Greenpeace a mis en ligne une carte qui localise les parcelles commerciales de PGM en France. Deux agriculteurs cités sur cette carte ont intenté un procès contre Greenpeace. Le juge des référés du Tribunal de Grande Instance de Paris a ordonné le 26 juillet à Greenpeace de retirer cette carte, estimant que ces “informations personnelles [...] constituent une atteinte à l’intimité de la vie privée des demandeurs dès lors qu’elles sont données sans leur consentement et pourront être utilisées à leur détriment”. Greenpeace juge pourtant nécessaire, légitime et légal de publier les autres données en vertu de la directive 2001/18 qui impose de rendre publics les emplacements de PGM. Dans sa décision, le juge des référés précise que cette localisation n’est prescrite qu’en cas de “dissémination volontaire [...] à toute autre fin que leur mise sur le marché”, c’est-à-dire d’expérimentation.
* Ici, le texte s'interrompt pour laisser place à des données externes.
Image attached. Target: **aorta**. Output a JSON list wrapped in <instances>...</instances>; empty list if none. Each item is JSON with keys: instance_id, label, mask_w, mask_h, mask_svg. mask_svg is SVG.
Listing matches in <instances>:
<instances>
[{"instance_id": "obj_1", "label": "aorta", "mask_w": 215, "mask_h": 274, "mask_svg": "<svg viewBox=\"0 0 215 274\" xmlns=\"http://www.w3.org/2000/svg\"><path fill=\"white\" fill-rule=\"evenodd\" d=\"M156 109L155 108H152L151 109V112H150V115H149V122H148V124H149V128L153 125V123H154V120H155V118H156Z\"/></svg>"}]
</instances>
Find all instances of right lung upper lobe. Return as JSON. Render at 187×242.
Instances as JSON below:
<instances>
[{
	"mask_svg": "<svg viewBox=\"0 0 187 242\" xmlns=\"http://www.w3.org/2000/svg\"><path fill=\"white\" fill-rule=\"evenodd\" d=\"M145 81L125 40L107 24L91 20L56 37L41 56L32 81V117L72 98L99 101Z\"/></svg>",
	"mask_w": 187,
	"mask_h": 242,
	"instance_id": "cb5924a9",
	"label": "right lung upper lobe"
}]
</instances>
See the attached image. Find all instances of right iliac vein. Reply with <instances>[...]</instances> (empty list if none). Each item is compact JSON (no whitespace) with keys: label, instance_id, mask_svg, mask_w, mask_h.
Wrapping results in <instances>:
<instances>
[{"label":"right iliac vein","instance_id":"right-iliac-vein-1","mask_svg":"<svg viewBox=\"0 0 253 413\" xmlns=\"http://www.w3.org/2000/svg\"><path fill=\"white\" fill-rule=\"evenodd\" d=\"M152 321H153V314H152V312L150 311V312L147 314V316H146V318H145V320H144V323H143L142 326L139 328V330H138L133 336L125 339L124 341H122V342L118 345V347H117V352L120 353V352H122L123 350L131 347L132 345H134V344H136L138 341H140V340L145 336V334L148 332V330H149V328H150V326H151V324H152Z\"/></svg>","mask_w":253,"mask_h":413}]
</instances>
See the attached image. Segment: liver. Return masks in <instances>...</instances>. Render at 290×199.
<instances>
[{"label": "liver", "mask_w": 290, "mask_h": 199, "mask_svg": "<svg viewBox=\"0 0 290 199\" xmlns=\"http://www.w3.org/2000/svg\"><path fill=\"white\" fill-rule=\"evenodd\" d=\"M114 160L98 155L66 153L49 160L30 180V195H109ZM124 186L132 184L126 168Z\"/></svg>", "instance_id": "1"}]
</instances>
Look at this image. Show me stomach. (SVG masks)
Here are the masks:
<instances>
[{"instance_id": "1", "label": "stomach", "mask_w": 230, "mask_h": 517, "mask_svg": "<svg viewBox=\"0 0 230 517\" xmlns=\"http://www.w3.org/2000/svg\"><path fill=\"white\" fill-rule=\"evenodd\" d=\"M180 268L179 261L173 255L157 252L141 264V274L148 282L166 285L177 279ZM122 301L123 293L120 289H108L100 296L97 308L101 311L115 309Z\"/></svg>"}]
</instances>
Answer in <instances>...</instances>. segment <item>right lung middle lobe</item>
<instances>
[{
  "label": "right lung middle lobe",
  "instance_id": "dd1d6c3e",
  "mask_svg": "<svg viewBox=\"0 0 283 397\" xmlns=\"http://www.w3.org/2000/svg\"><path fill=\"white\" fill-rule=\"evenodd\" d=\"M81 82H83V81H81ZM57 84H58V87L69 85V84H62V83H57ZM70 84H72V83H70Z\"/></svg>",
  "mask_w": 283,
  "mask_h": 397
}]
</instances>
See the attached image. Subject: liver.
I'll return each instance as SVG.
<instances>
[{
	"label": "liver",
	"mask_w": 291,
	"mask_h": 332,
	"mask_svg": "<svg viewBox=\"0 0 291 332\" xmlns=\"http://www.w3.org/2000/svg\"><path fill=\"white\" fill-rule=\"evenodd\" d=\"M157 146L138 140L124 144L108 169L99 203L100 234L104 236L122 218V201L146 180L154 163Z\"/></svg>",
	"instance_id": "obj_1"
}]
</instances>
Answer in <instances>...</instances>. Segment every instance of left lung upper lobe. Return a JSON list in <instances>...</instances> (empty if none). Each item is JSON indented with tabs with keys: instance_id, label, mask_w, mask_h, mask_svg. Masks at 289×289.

En réaction, plusieurs associations (Confédération paysanne, WWF, FNE, l’Alliance pour la planète, FNAB,...) ont alors mis en ligne cette carte, sans les noms des agriculteurs. Fin août, Greenpeace découvrait cinq nouveaux champs commerciaux de maïs GM, représentant environ 300 ha (sur 4500 annoncés par le Gouvernement (cf. page 1)). Par ailleurs, afin de dénoncer cette décision, dans la nuit du 27 au 28 juillet 2006, Greenpeace a marqué d’une immense croix un champ de maïs GM, situé à Grézet Cavagnan.

66 chercheurs ont adressé une lettre aux membres de la Commission des affaires juridiques à propos de la révision de la loi sur les brevets d’invention. Les chercheurs demandent “de restreindre à la fonction le brevet sur les séquences de gènes (art. 8c du projet LBI)”. Pour eux, la protection absolue du brevet sur des séquences génétiques monopoliserait ou bloqueraient la recherche.

Le 10 août 2006, le juge du district d’Hawaï, J. Michael Seabright, a reconnu qu’en autorisant des PGM pour produire des molécules pharmaceutiques à Hawaï, l’USDA viole deux lois de protection de la nature (Endangered Species Act et National Environmental Policy Act) [2]. Il considère que cette culture peut menacer les 329 espèces en danger ou menacées présentes sur le sol hawaïen. Cette décision de justice est la première contre la moléculture.

Xavier Naizet et Dominique Delhoume, journalistes à France 3, ne seront pas poursuivis pour “commentaires tendancieux”, après un reportage sur le procès de 49 faucheurs [3]. La procureure générale a estimé qu’il fallait maintenir ”de bonnes relations avec les journalistes locaux” et le souci du ”respect de la liberté de la presse”.

Le 5 juillet 2004, une parcelle d’essai de blé dur GM a été détruite à Lleida (Nord est). Le porte-parole de la Plataforma Fora Transgenics, Albert Ferré, passera en procès le 19 octobre à Lleida.

L’Union paysanne, syndicat agricole, s’est prononcée en faveur du “moissonnage de champs de maïs génétiquement modifié”.